ですから、客観性を保証するためには、これまでに述べた3つの要因(関係のない研究者による効果の再現、低いp値、研究雑誌への掲載)に加えて、調査方法の質が重要になります。
TMに関する研究の多くは、一重盲検無作為化対照実験(RTC)などの質の高い調査方法によって行われています。RCTにおいては、被験者を無作為に実験グループ(TMを行う人たち)と対照グループ(TMを行わない人たち)に振り分けて、両グループにおける効果を比較しますが、比較する研究者自身には誰がどちらのグループに属しているか知らされません。
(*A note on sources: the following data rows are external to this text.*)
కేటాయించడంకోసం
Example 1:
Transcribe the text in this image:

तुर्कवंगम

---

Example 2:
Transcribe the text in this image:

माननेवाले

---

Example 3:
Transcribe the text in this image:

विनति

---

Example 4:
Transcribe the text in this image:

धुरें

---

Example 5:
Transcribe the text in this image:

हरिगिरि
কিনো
そうしたTMに関する全ての調査結果を集めて分析してみると(メタ分析)、TMの研究には次のような傾向があることがわかりました。こうした傾向は、TMに関する調査が研究者の先入観やプラシーボ効果に左右されていないことを示しています。
a)TMに関する研究では、質の高い研究ほどよい結果が現れる。一般に、研究者に先入観があると、これとは逆のことが起こる。
b)TMに対して中立的または否定的な態度をもっている研究者の方が、TM運動に関係している研究者よりもよい結果を得ている。
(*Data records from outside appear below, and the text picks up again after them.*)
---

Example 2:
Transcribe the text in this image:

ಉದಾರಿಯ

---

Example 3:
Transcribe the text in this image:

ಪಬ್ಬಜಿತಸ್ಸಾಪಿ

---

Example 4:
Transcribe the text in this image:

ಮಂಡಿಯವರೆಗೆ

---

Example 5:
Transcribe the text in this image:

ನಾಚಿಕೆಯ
c) TMにあまり期待していなかった被験者のグループと、大いに期待していた被験者のグループを比較しても、どちらも同じような結果が現れる(それはプラシーボがなかったことを示す)。
d)TMテクニックを長く続ければ続けるほど、その効果は大きくなる。
e)TMを規則的に行っている人たちの方が、規則的に行っていない人たちよりも大きな効果を得ている。
・米国国立衛生研究所から助成金を受けて行われた研究
米国の国立衛生研究所は、世界で最も権威ある国立研究所の一つであり、非常に質の高い研究を行うことで知られています。研究者たちが高い水準の研究を行い、また、その研究が人々の健康に恩恵をもたらす可能性が高いことを示せば、国立衛生研究所からの研究助成金を得ることができます。
多くの研究団体が研究助成金を申請していますが、厳しい基準に合格して助成金を得られるのはわずかな団体に限られています。
TMに関する研究は、過去20年間に国立衛生研究所から2,400万ドルの助成金を得てきました。この事実もまたTM研究の質の高さを示しています。過去10年間に国立衛生研究所からの助成金で行われたTMの研究のうちで最も注目に値するものは、心臓病、高血圧、動脈硬化、糖尿病、老化に対するTMの効果を実証した研究です。
TMグループ全体では、心臓発作、脳卒中、死亡の件数が対象グループより43%少なく、さらにTMを規則的に実践しているグループでは61%少ないことがわかりました。